───── Document extract ─────

When the film proper begins, we find Superman rushing to Paris to stop a terrorist group from detonating a hydrogen bomb. Superman successfully hurls the bomb into deep space, thus averting the disaster. Unfortunately, the resulting explosion frees the Kryptonian rebels (who just happen to be passing through the area) from imprisonment in the Phantom Zone.

The three head to Earth, where they discover that they have fantastic powers, and begin their bid for world domination. Meanwhile Lois Lane continues her quest to discover the true identity of Superman, but the truth may be more startling than she could ever have imagined…

As the world cowers in terror from the threat of General Zod and his minions, Superman is nowhere to be found. Has he abandoned the people of Earth, or will he return to rid the planet of this menace once and for all?

Like the first film, Superman II features great performances from the cast. In addition to Christopher Reeve, Margot Kidder and Gene Hackman, the film is bolstered by excellent performances from the three villains. Terence Stamp is the standout baddie in his role as General Zod, although Jack O’Halloran is very amusing as the mindless thug Non.

As before, the special effects look a bit dated, but if you put all of this to the back of your mind you’ll find the movie every bit as enjoyable as its ground-breaking predecessor.

───── Extracted data ─────

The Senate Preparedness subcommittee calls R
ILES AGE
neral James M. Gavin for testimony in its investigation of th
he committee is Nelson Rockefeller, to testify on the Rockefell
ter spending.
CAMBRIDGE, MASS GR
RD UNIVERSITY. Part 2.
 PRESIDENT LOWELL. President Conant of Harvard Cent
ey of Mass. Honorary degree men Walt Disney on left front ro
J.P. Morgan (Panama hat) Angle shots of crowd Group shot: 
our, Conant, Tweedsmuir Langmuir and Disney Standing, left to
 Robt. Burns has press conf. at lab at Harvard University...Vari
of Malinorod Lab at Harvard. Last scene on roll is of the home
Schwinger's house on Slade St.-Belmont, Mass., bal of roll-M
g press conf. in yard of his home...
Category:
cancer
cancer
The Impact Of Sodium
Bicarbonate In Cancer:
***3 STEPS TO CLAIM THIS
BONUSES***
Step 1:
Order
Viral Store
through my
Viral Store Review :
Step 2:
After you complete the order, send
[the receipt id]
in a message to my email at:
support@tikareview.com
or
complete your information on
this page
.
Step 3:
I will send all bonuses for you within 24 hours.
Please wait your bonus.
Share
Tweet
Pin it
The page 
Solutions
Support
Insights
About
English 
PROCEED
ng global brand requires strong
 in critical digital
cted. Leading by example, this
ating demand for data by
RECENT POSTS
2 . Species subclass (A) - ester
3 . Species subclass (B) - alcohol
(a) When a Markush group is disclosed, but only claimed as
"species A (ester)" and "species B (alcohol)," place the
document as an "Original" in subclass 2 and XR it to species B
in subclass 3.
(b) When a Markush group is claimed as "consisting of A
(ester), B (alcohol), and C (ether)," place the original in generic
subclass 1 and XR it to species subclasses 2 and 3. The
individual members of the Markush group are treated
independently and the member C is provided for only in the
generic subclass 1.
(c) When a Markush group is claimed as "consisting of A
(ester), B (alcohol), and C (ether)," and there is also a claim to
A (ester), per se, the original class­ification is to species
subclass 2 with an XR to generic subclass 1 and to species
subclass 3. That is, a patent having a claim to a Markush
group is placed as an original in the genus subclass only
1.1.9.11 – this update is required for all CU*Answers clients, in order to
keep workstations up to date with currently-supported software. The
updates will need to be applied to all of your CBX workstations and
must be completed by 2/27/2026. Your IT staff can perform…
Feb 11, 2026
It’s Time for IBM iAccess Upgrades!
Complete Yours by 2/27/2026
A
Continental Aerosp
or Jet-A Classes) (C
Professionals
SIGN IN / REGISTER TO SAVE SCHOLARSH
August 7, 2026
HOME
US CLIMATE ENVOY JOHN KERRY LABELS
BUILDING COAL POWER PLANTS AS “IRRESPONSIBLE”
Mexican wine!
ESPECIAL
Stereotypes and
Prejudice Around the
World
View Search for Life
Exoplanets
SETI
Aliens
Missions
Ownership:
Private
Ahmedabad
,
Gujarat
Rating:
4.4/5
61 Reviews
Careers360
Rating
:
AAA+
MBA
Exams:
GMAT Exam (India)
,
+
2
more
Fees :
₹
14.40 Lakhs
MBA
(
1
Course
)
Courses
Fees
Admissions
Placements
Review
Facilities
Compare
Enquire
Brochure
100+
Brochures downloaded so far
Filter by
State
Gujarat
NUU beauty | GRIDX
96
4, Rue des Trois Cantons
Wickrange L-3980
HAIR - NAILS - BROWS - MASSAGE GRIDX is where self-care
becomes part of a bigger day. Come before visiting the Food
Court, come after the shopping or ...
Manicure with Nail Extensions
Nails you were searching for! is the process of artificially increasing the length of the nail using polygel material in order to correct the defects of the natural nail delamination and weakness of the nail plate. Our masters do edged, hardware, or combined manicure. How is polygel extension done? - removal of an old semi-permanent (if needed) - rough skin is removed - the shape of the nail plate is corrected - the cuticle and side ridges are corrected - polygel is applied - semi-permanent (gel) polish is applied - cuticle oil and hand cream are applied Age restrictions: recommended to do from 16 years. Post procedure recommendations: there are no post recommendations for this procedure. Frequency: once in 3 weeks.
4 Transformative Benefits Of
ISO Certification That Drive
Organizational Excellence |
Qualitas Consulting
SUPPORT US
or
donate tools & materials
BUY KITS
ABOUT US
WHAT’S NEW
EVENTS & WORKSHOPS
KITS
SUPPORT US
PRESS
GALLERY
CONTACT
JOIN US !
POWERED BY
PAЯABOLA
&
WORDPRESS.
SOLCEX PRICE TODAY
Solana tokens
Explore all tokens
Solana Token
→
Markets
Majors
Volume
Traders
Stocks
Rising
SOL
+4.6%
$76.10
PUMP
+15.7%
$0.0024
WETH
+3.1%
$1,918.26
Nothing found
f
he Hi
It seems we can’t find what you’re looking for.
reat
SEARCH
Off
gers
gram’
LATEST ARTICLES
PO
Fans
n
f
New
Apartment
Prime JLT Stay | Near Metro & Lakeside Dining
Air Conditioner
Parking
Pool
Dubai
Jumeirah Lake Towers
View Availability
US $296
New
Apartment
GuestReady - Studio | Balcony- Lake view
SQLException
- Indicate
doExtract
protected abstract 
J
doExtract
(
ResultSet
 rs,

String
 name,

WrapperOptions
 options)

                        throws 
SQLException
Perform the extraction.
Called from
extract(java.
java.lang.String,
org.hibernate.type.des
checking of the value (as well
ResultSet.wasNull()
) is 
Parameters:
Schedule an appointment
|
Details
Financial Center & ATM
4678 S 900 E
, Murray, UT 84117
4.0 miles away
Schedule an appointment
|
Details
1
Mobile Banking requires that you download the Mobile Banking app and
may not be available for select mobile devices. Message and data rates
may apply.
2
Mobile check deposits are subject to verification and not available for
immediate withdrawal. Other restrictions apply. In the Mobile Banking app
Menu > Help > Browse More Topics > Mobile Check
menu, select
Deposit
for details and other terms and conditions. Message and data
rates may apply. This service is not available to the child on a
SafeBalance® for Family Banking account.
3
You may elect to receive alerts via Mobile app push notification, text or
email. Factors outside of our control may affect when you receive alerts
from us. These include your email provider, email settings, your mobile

─────

**Complete the following:**
a: According to the Superman II review, how do the Kryptonian rebels get out of the Phantom Zone? Answer in one to three sentences.
b: Print the stretch of the Superman II review from "When the film" through "the Phantom Zone.".
c: Go on with the Superman II review from where it stops.
The records have no connection to the Superman II review.

**Answers per task:**
a: Superman throws a hydrogen bomb into deep space to save Paris, and the blast frees the rebels from the Phantom Zone. They happen to be passing through that area when it goes off.

b:
When the film proper begins, we find Superman rushing to Paris to stop a terrorist group from detonating a hydrogen bomb. Superman successfully hurls the bomb into deep space, thus averting the disaster. Unfortunately, the resulting explosion frees the Kryptonian rebels (who just happen to be passing through the area) from imprisonment in the Phantom Zone.

c:
Superman II
Like its predecessor, Superman II is presented in anamorphic widescreen in its theatrical ratio of 2.35:1, with an average bitrate of 5.93Mb/sec. Unfortunately this is pretty much where the similarities end. Whereas the special edition of Superman: The Movie had beautifully restored video, Superman II has not fared so well, and the print just isn't up to the standards set by its big brother. There is a fair bit of dirt on the print, as well as numerous scratches. It’s not all bad though, and this definitely isn’t the worst transfer I’ve come across. If I’d watched this before the first film I would have thought it looked good for its age, but as it is, it pales in comparison with Superman: The Movie.

Superman: The Movie featured a glorious 5.1 soundtrack, easily one of the best I’ve heard in a long time. Superman II doesn’t. Sound comes in Dolby surround flavour and lacks all of the characteristics of the first movie’s remix. Gone are the fantastic surround effects during the opening credits; in fact gone are most of the surround effects full stop. It sounds more like a stereo track at times, especially when Superman is battling the Kryptonian rebels. During these battles the speakers should come to life with sound, but this is not the case. It isn’t all bad though, as dialogue is always clear and the sound effects still sound ok. The music is still great, but lacks the atmosphere of the 5.1 track found on the first film. Like the video before it, I would probably have been happy with this track if I hadn’t been exposed to the delights of Superman: The Movie.

The extras are, quite frankly, appalling. It doesn’t make a reviewer’s job any easier trying to write a lengthy, detailed review when all you have to comment on is a theatrical trailer and a cast & crew list. This is another Warner back catalogue title that has been given the barest minimum of features to seemingly try and con the general public into thinking they’re getting a little extra for their money. Well they’re not. It’s a trend that shows no sign of abating, which is a sad state of affairs. Of all the high profile studios, Warner are the biggest culprits when it comes to this sort of thing and it’s beginning to really annoy me...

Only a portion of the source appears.